Born Frances Ethel Gumm, Judy Garland first hit the stage at age 2, and never experienced a “normal” childhood or traditional relationship. Despite her immense talent, she was never able to find peace with the pressures of performing. Years of abuse led to an early death, not long after she finished her London run. The film never backs away from the tragic story, but also allows one of the brightest stars of an era to shine through. For those who only know Judy as that homesick girl from Kansas, or maybe also as the rosy-cheeked youngster on the Trolley in the holiday favorite MEET ME IN ST LOUIS (directed by her future husband Vincente Minnelli), there is likely a shock factor in seeing the broken icon in middle age. The film also deals with that always-present bond she had with her audience, especially with the gay community – although a certain sequence of the film involving a gay couple (both huge fans) seems quite improbable.

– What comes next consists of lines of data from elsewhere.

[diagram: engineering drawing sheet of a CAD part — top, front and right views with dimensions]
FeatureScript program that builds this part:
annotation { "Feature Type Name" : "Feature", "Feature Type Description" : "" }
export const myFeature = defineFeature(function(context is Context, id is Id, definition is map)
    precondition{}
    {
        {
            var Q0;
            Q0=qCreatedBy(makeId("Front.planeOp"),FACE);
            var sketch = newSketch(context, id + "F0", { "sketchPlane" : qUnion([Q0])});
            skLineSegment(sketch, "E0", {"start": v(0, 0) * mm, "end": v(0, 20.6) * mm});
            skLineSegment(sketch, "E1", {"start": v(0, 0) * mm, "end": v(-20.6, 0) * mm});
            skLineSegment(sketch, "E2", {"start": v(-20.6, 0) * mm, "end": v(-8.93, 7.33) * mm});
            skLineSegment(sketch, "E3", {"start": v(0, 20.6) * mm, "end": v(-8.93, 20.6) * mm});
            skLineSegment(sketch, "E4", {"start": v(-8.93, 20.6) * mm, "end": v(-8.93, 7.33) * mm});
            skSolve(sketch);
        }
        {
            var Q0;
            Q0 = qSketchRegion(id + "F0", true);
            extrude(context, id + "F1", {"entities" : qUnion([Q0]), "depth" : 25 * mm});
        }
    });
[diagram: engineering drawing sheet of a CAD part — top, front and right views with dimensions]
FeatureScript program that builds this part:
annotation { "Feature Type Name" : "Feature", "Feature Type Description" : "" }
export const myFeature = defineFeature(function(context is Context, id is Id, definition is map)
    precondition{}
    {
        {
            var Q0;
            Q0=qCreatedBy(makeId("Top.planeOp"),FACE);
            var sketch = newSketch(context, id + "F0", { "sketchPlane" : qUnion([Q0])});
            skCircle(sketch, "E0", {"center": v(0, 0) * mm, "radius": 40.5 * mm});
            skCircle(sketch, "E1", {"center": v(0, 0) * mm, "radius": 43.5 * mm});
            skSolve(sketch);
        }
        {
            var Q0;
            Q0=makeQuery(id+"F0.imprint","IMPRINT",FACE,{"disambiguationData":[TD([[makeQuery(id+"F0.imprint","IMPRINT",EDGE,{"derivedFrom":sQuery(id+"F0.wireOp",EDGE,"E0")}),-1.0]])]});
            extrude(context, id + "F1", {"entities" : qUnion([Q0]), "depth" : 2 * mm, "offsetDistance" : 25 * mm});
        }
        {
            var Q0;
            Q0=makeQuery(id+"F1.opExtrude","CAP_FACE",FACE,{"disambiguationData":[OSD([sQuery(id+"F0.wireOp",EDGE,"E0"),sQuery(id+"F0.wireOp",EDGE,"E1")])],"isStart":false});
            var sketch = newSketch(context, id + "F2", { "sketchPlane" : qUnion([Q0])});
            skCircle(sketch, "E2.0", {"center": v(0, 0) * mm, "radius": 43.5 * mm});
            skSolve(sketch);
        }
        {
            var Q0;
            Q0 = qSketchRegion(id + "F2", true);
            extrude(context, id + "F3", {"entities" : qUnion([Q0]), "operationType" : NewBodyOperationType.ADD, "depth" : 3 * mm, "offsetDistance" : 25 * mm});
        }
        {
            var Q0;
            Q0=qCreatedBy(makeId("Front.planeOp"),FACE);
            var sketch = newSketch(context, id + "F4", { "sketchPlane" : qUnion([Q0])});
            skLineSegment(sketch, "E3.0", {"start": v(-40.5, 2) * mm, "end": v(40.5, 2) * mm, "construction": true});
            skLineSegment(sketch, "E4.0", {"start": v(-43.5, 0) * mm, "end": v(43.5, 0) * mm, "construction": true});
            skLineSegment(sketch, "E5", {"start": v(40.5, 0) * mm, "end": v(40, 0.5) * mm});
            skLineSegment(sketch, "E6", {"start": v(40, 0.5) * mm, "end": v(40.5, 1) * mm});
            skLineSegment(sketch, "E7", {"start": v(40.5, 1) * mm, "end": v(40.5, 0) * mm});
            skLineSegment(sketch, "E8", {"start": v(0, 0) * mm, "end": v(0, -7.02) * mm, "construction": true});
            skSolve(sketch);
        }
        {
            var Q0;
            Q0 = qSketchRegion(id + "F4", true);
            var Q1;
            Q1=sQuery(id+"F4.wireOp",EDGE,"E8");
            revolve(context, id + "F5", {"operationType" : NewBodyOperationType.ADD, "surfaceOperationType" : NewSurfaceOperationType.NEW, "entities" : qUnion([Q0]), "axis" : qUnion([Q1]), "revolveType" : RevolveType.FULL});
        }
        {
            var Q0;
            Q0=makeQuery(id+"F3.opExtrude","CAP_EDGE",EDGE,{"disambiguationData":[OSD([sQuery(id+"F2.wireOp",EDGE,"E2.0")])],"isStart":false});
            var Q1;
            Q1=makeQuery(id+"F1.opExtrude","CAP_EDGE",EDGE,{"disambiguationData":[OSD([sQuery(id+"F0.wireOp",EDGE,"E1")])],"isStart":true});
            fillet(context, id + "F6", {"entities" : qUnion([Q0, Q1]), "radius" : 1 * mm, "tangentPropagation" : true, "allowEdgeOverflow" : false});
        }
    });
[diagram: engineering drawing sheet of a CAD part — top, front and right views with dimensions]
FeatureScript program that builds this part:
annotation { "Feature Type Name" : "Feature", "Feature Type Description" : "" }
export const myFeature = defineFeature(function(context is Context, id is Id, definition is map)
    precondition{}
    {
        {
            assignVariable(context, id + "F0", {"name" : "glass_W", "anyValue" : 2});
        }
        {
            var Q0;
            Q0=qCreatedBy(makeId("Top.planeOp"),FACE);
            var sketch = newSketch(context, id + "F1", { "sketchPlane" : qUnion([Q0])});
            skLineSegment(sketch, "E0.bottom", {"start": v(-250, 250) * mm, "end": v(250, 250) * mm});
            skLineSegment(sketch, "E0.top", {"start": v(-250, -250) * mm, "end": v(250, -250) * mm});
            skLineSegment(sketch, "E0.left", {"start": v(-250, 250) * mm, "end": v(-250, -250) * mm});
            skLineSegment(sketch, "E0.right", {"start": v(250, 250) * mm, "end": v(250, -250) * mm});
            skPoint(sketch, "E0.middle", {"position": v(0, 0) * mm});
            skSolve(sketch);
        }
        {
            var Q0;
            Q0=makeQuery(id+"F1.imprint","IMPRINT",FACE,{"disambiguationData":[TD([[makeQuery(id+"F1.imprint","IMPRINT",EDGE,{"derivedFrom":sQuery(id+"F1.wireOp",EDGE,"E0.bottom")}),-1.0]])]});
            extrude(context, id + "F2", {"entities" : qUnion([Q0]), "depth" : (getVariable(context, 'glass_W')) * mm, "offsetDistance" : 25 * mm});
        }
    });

For a film like this to work (it was not sanctioned by Judy’s daughter Liza Minnelli), it all rides on the lead performance.  Renee Zellweger beautifully captures both the tragic essence and the stunning talent of the late 1960’s Judy Garland, an iconic and revered entertainment figure. The film allows us to understand the lifelong mistreatment and heartbreak of this woman, as well as the strength and joy she received while performing live. Balancing the “early” Judy with the “later” Judy was a brilliant way of bringing her life full circle. Ms. Zellweger’s performance goes so much deeper than singing on stage … she embodies the insecurity and frailties of a woman who was never afforded the opportunity to live her own life.

NOTE: There was a 2001 TV mini-series entitled “Life with Judy Garland: Me and My Shadows”, based on daughter Lorna Luft’s memoir, in which Judy Davis (lip-synching to Ms. Garland’s songs) delivered an impressive and Emmy winning performance.